How did Anthropic measure AI's "theoretical capabilities" in the job market?

If you follow the ongoing debate over AI’s growing economic impact, you may have seen the graphic below floating around this month. It comes from an Anthropic report on the labor market impacts of AI and is meant to compare the current “observed exposure” of occupations to LLMs (in red) to the “theoretical capability” of those same LLMs (in blue) across 22 job categories.

While the current “observed exposure” area is interesting in its own right, it’s the blue “theoretical capability” that jumps out. At a glance, the graph implies that LLM-based systems could perform at least 80 percent of the individual “job tasks” across a shockingly wide range of human occupations, at least theoretically. It looks like Anthropic is predicting that LLMs will eventually be able to do the vast majority of jobs in broad categories ranging from “Arts & Media” and “Office & Admin” to “Legal, Business & Finance,” and even “Management.”

Credit: Anthropic That “theoretical AI coverage” area seems like it’s destined to eat a huge swath of the US job market! Credit: Anthropic That “theoretical AI coverage” area seems like it’s destined to eat a huge swath of the US job market!

Digging into the basis for those “theoretical capability” numbers, though, provides a much less chilling image of AI’s future occupational impacts.
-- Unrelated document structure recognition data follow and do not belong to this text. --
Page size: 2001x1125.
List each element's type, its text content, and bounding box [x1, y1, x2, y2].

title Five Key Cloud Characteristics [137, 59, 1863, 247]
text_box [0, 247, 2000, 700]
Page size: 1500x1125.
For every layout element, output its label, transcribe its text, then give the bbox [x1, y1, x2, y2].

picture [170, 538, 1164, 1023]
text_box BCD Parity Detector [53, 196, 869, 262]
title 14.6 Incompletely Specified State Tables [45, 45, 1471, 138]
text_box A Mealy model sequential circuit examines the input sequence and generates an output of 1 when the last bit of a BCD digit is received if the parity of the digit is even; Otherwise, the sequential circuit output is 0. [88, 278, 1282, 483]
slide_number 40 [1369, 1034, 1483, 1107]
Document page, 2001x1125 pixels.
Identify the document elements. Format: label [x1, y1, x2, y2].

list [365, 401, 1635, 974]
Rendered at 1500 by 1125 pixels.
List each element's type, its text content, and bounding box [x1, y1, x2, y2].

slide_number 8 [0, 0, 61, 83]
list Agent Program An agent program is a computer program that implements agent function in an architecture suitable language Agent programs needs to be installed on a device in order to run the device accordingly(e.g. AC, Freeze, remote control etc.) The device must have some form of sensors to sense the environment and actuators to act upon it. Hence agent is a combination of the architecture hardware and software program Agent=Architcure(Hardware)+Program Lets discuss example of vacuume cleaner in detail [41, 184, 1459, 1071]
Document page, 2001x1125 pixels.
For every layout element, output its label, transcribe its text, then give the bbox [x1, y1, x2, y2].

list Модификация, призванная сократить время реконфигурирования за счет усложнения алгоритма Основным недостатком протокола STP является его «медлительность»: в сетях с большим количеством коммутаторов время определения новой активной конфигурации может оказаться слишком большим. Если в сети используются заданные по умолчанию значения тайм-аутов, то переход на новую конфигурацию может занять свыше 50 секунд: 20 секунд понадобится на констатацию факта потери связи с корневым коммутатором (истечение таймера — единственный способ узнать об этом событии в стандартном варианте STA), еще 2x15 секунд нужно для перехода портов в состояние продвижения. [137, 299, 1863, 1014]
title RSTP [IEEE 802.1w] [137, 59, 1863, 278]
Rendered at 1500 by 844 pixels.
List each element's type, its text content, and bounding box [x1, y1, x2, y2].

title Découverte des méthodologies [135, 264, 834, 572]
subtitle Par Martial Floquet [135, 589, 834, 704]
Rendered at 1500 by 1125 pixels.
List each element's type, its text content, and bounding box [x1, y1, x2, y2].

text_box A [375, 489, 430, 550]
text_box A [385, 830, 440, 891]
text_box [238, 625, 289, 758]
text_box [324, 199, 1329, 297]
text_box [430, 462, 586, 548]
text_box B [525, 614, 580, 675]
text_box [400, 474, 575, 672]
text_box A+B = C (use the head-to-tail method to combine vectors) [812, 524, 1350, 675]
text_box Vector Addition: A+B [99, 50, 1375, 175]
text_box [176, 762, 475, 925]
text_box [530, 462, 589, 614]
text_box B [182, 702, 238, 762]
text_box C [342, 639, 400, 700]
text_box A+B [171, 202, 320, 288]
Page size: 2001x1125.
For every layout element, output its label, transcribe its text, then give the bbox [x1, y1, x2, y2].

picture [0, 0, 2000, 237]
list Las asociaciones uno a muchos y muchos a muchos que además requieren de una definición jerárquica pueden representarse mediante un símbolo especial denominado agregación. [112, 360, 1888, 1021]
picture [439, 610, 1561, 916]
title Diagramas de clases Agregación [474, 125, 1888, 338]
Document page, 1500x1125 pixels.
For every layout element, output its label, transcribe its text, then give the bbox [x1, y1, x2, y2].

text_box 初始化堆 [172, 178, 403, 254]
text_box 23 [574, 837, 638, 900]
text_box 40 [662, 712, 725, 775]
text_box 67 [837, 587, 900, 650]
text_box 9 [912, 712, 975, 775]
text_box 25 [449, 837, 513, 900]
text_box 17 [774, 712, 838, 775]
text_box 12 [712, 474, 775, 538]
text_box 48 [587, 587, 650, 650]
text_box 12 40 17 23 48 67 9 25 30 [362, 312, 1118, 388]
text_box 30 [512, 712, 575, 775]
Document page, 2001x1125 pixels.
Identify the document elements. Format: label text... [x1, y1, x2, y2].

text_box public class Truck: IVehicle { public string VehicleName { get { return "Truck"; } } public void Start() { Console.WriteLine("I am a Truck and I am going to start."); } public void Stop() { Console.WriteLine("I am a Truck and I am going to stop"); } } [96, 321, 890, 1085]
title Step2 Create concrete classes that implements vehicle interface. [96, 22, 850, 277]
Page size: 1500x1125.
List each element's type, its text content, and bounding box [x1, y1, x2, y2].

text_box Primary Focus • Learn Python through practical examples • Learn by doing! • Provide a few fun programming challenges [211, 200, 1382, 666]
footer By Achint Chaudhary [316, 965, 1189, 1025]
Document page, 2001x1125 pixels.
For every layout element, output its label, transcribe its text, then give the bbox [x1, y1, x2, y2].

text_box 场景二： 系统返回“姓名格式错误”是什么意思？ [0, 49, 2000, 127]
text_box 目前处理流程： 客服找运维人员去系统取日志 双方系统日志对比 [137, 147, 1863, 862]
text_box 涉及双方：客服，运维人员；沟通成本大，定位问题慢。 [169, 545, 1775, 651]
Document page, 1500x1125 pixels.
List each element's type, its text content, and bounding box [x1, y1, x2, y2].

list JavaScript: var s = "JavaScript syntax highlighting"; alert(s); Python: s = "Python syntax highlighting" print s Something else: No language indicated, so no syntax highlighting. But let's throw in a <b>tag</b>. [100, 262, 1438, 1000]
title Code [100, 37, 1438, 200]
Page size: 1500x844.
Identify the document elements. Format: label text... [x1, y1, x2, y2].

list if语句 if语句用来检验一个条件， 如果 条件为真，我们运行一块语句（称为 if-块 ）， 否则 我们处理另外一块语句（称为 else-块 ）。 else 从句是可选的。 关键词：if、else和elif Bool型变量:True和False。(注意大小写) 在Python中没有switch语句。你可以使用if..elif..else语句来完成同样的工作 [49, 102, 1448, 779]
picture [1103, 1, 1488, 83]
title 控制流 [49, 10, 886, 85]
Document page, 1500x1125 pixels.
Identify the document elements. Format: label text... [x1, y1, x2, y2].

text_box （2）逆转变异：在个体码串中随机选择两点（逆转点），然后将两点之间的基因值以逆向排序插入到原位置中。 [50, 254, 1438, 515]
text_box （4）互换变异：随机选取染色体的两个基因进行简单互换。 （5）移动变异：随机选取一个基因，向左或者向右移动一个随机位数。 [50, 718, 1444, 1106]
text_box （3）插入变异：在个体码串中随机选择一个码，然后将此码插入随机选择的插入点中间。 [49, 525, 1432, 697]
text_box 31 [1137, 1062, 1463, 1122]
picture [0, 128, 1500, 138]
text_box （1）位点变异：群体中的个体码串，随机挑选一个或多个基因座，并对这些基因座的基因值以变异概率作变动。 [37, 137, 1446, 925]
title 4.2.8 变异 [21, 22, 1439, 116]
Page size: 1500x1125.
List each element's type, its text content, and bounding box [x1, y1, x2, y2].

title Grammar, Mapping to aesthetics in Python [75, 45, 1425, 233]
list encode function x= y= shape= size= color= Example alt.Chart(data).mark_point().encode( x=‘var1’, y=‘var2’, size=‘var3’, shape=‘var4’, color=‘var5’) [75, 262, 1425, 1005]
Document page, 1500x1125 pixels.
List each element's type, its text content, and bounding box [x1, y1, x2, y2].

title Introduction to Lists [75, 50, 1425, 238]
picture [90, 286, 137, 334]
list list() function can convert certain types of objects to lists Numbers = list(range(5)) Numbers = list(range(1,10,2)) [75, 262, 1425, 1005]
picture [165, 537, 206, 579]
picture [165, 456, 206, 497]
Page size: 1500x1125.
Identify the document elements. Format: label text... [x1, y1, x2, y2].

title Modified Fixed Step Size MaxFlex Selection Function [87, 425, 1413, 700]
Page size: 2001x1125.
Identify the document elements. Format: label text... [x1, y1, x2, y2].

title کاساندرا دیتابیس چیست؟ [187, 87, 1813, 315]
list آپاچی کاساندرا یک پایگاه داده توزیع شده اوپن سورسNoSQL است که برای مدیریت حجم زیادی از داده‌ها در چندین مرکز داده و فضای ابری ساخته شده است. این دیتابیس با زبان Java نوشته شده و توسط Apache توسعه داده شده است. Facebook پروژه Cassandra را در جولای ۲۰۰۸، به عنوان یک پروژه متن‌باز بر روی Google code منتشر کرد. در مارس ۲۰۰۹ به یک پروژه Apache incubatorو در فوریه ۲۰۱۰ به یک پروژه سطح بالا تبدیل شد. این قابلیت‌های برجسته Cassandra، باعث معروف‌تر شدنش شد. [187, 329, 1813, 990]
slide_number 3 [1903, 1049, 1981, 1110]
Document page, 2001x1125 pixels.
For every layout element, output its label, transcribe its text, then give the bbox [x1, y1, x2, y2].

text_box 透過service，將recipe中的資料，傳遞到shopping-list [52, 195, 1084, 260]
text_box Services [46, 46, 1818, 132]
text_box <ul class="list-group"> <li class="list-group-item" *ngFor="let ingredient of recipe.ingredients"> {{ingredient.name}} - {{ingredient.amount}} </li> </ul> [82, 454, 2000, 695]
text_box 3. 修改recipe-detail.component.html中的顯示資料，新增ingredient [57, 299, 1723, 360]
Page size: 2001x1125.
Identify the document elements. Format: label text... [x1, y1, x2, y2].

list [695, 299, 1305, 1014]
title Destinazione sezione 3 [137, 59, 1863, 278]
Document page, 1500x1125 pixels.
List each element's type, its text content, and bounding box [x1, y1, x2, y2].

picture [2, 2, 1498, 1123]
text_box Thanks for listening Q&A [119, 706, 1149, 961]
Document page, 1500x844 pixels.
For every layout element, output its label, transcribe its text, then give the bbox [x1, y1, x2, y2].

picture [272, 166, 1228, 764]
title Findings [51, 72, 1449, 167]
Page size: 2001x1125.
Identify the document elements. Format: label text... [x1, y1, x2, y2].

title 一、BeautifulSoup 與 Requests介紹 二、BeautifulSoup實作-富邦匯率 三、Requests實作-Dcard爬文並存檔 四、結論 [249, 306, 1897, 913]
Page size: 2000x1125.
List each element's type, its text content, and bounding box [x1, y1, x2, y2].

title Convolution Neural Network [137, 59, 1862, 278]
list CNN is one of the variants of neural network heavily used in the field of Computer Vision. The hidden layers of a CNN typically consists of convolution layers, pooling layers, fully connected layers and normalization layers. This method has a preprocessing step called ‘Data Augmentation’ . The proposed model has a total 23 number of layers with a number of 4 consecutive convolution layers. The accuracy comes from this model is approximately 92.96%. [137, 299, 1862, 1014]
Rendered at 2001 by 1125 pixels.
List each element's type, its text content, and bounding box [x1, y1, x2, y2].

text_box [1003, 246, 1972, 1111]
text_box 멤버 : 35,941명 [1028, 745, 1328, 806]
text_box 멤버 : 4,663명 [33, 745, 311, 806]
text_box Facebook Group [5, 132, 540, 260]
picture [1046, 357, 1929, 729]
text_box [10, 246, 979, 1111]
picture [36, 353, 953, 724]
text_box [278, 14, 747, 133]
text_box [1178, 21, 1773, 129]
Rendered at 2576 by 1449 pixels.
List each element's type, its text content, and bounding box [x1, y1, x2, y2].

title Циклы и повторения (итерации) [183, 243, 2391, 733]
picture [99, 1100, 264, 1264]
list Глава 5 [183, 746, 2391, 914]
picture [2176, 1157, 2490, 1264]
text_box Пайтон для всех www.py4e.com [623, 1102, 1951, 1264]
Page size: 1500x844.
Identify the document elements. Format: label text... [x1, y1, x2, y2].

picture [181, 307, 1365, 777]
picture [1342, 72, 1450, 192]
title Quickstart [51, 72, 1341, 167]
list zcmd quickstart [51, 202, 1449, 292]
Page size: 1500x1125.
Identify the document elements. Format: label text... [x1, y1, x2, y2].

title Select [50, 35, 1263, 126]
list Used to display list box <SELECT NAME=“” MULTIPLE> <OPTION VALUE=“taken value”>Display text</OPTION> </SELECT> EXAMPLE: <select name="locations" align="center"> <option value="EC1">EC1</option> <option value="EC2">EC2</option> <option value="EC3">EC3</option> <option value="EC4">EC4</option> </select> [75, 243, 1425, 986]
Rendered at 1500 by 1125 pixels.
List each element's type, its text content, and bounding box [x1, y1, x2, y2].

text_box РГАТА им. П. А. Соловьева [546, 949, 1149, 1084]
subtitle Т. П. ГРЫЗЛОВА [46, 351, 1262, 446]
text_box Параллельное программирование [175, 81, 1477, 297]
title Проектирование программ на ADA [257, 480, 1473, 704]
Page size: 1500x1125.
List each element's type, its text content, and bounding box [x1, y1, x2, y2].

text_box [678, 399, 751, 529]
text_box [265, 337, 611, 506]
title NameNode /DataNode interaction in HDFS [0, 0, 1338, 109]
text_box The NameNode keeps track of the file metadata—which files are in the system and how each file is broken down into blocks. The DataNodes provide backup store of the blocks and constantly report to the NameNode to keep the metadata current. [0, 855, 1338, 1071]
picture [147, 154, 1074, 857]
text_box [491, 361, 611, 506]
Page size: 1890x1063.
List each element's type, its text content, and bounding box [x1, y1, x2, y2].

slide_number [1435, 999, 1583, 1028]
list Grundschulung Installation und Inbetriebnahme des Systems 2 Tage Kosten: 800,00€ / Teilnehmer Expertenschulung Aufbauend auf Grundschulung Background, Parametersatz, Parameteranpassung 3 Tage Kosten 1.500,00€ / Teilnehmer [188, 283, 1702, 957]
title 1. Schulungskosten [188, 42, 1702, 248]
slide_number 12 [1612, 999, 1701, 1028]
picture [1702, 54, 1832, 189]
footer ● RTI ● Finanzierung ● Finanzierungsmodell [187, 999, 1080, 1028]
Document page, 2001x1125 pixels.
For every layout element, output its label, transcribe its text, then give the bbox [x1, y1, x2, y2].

When you drill down into the specifics, that blue field represents some outdated and heavily speculative educated guesses about where AI is likely to improve human productivity and not necessarily where it will take over for humans altogether.

The best AI 2023 can buy

The LLM “theoretical capability” baseline Anthropic is citing here isn’t based on the company’s own empirical testing of its current models or quantifiable projections of performance increases over time. Instead, Anthropic cites an August 2023 report titled “GPTs are GPTs: An Early Look at the Labor Market Impact Potential of Large Language Models” co-authored by researchers at OpenAI, OpenResearch, and the University of Pennsylvania.